= EXERCISE OBJECTIVE =
Return each line of the records below that contains the word "Turley".

= Beginning of Section =

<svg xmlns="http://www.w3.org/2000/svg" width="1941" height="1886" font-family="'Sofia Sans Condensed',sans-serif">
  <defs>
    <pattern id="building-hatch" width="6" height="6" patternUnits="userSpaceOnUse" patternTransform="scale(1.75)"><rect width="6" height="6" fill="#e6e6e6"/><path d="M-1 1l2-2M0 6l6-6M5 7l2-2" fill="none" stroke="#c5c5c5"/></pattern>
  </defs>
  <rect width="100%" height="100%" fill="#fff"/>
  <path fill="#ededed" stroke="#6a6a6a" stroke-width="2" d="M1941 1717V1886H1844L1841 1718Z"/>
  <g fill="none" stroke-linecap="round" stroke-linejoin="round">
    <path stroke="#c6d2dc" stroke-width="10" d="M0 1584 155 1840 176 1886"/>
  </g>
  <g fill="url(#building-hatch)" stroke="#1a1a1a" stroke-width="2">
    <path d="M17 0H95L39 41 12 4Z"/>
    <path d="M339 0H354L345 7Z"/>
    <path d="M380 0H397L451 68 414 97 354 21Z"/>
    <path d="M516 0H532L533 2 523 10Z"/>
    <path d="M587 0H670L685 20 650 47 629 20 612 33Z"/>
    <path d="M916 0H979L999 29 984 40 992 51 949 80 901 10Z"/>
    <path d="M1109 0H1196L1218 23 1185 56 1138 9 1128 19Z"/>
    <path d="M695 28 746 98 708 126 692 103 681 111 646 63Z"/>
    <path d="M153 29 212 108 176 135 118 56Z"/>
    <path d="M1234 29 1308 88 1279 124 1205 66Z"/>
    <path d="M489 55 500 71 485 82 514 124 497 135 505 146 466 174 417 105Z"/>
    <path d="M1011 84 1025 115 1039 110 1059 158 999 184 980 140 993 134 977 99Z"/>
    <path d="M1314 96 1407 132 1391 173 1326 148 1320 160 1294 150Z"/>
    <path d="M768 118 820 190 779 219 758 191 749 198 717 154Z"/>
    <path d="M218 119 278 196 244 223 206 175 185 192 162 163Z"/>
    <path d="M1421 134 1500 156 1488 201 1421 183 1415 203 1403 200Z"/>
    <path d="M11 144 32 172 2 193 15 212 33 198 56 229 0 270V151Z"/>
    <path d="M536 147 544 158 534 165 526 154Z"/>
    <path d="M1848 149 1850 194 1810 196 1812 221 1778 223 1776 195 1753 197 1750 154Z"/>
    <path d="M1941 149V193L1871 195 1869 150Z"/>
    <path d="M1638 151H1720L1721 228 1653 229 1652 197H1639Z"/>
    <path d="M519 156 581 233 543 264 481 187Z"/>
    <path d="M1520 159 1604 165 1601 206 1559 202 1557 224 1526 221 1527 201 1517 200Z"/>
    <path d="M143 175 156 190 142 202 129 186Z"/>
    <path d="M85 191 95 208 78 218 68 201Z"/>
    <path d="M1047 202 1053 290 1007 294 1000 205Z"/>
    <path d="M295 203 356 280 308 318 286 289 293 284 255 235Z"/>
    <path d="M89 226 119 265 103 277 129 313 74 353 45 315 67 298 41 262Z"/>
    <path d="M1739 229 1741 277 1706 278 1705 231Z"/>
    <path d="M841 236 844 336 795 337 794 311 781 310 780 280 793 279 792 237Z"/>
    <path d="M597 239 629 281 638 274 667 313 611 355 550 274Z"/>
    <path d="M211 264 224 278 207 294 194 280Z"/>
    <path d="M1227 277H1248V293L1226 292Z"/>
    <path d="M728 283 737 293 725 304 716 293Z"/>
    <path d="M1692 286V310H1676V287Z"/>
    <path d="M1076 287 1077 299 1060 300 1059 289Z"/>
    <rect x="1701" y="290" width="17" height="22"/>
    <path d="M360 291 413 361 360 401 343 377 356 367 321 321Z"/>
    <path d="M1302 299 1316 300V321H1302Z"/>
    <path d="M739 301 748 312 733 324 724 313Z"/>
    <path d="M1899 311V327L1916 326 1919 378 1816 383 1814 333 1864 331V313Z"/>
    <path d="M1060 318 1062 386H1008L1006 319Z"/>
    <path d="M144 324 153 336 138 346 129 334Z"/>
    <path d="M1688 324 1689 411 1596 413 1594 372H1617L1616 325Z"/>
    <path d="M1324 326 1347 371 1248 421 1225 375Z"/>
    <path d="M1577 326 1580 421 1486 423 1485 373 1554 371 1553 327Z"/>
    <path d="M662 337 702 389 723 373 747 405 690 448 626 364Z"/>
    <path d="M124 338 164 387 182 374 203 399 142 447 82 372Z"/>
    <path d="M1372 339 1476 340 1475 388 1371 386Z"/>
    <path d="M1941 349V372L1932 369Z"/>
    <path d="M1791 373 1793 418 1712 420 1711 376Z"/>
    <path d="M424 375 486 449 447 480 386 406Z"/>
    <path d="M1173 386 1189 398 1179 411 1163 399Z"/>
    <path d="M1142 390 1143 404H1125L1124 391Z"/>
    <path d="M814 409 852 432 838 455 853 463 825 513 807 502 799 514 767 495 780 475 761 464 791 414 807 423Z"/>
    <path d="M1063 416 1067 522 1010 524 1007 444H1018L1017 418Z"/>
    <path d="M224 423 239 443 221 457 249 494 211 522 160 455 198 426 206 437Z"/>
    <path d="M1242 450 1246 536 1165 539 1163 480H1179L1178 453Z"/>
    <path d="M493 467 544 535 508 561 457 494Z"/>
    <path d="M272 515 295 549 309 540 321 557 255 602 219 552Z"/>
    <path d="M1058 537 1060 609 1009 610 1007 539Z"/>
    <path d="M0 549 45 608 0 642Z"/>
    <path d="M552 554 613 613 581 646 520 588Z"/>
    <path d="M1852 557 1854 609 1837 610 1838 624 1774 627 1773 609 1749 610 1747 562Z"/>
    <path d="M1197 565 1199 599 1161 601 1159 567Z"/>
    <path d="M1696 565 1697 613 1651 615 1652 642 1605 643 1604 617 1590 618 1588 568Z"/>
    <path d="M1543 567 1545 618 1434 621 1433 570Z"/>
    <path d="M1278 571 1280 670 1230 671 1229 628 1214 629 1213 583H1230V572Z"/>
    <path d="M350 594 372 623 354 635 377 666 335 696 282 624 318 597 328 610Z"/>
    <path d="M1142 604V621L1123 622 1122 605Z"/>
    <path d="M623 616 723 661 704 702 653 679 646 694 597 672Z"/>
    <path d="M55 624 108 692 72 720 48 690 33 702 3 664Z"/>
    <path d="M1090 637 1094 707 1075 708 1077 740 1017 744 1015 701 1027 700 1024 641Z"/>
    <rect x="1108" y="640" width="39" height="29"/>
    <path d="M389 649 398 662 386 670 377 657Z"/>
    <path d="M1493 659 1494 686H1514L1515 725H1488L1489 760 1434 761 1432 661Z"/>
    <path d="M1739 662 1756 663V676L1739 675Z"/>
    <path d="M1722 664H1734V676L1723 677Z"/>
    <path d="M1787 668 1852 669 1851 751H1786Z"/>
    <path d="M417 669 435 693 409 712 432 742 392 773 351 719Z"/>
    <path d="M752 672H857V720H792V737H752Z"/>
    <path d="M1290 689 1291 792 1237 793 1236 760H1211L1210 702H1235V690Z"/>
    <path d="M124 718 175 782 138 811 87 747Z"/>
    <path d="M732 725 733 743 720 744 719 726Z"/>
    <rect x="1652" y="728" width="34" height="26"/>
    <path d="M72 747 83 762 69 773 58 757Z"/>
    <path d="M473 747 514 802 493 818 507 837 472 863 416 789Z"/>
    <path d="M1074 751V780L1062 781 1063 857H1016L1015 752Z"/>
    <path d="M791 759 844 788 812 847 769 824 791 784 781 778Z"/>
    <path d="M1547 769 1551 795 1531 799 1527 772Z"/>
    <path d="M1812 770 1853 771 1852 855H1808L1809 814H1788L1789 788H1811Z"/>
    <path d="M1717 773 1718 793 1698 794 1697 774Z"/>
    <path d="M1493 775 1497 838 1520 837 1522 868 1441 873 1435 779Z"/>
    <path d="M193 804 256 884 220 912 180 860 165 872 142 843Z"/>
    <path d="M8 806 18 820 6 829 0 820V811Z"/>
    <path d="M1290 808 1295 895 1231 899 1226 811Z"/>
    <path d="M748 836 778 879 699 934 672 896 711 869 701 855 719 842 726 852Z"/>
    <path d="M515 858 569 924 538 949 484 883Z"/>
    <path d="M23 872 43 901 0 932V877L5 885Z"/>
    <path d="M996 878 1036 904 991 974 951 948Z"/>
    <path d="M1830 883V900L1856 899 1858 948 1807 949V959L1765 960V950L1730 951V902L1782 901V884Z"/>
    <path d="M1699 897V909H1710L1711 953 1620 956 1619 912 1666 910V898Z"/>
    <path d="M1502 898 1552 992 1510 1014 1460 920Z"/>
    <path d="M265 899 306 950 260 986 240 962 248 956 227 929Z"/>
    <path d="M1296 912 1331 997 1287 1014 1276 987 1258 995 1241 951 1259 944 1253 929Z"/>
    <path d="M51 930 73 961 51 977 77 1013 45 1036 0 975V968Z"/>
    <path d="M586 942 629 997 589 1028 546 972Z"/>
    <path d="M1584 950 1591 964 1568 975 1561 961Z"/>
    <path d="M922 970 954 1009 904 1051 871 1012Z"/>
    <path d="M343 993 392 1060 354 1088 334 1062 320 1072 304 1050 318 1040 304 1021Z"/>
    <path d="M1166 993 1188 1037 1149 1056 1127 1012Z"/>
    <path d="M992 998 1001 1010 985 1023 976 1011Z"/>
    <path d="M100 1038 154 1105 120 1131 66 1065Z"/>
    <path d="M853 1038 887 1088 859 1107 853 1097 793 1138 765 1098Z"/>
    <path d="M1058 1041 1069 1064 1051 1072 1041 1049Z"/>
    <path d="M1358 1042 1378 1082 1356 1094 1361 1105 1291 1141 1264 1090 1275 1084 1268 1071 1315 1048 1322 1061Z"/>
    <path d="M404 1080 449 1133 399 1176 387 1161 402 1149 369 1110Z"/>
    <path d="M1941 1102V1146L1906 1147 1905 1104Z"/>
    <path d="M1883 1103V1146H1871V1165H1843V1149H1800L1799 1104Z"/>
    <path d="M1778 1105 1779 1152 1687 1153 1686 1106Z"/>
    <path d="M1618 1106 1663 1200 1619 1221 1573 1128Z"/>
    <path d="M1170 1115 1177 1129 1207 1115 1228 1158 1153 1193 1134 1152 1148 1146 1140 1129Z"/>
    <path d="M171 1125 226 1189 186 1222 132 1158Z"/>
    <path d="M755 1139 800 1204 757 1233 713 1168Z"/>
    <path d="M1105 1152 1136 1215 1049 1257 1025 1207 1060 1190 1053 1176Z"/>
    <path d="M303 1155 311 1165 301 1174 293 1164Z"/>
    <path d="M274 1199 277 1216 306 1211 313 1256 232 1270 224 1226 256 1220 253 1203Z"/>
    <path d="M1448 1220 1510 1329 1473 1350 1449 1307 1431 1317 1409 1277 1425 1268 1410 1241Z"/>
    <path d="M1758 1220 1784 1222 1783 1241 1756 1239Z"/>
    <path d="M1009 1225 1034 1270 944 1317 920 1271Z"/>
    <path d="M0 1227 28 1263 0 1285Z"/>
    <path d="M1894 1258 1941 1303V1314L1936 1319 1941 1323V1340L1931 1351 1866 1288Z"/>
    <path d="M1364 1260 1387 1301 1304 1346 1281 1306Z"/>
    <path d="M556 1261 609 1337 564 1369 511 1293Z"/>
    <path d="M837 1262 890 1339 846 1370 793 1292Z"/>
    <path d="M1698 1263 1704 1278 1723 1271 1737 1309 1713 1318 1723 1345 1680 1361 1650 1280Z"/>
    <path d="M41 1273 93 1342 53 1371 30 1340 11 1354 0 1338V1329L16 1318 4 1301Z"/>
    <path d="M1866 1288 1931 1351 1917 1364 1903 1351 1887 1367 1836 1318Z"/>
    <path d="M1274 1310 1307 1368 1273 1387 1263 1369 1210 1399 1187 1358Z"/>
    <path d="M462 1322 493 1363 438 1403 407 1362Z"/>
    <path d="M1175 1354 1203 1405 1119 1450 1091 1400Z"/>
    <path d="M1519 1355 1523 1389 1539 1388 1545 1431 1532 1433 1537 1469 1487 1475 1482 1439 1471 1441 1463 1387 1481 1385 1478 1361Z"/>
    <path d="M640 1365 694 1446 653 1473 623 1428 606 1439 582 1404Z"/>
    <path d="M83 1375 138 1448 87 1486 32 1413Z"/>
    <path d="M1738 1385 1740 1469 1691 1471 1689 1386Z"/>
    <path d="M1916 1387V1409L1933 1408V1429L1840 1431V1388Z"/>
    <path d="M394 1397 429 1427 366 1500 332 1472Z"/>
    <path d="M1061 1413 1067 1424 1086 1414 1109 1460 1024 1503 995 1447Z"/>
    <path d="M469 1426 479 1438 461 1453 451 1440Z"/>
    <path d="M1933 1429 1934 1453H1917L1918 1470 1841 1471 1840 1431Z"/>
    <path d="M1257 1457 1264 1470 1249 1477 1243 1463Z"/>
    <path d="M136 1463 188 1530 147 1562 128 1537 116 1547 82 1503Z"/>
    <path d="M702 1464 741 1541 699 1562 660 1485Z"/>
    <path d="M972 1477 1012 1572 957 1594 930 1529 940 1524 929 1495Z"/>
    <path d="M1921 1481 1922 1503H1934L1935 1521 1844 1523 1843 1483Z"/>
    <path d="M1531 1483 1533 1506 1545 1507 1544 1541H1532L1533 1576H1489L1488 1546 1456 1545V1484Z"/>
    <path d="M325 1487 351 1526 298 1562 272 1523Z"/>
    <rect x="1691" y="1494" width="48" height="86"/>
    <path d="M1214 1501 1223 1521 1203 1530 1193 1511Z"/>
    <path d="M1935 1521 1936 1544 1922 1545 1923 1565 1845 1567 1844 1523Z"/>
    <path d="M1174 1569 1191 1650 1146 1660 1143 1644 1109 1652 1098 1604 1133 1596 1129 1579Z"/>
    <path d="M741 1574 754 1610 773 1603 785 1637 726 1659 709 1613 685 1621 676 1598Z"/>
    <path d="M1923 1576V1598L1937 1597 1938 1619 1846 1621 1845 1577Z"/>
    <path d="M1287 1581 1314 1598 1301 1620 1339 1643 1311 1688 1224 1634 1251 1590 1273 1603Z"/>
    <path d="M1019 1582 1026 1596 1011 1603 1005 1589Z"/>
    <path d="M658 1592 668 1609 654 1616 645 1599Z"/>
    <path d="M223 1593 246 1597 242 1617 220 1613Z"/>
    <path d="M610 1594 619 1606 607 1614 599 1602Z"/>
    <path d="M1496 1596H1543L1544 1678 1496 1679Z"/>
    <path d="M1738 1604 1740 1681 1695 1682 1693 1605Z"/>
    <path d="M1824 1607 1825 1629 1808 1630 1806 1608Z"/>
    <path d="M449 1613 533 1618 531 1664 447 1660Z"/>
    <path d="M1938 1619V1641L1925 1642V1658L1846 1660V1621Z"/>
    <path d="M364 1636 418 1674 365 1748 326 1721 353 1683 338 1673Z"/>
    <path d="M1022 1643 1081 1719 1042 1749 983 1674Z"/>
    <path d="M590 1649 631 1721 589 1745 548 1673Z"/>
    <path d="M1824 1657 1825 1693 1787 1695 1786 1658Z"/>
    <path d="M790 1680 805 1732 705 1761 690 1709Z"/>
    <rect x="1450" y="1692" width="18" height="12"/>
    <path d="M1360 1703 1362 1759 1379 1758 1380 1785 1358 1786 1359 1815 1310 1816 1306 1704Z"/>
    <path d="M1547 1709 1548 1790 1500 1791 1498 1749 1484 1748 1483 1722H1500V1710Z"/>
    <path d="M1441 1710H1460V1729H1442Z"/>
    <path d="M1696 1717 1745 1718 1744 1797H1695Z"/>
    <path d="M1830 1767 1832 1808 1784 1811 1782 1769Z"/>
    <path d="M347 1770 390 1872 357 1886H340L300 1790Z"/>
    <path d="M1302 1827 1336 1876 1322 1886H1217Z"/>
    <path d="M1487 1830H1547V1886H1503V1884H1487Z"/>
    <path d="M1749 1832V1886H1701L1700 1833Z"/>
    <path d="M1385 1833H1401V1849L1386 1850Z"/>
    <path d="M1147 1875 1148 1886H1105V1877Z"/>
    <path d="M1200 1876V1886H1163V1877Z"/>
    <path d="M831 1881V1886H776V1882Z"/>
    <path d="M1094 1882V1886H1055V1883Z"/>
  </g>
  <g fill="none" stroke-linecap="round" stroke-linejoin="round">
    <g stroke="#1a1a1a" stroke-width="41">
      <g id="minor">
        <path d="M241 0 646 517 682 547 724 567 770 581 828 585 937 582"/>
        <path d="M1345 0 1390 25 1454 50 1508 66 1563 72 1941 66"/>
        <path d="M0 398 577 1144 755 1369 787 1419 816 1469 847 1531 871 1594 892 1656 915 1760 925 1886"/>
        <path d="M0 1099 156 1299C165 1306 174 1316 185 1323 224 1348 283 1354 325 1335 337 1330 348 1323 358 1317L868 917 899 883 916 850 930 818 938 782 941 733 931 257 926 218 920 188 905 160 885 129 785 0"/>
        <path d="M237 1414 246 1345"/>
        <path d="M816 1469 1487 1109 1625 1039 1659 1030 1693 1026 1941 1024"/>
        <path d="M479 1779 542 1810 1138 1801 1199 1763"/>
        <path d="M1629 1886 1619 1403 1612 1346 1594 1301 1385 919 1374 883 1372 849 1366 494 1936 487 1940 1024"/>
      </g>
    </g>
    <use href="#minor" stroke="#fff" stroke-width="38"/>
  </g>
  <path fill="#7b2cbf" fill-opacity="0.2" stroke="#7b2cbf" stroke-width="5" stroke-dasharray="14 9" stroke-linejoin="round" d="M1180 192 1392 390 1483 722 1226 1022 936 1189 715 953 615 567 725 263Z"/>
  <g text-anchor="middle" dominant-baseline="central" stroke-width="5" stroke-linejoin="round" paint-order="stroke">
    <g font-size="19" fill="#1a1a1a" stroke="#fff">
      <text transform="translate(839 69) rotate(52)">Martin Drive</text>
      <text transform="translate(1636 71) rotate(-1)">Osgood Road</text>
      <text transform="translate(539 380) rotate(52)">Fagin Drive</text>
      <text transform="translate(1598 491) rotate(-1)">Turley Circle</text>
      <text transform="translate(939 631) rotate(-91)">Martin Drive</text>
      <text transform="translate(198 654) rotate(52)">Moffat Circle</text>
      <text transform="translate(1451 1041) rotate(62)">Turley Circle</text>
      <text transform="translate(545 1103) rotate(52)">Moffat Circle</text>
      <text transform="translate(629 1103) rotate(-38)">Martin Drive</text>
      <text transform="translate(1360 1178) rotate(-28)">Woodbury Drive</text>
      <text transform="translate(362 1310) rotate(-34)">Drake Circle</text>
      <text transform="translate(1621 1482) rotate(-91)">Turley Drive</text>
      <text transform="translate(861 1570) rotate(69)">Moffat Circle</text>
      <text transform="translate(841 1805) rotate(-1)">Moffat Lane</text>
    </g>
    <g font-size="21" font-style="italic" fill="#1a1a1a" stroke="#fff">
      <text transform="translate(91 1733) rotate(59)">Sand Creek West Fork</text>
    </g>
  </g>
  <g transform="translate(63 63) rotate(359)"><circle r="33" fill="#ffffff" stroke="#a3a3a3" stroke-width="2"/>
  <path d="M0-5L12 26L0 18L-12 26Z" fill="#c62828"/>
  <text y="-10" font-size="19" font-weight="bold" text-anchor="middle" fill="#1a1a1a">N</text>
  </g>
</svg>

= End of Section =

= WRITTEN ANSWER =
      <text transform="translate(1598 491) rotate(-1)">Turley Circle</text>
      <text transform="translate(1451 1041) rotate(62)">Turley Circle</text>
      <text transform="translate(1621 1482) rotate(-91)">Turley Drive</text>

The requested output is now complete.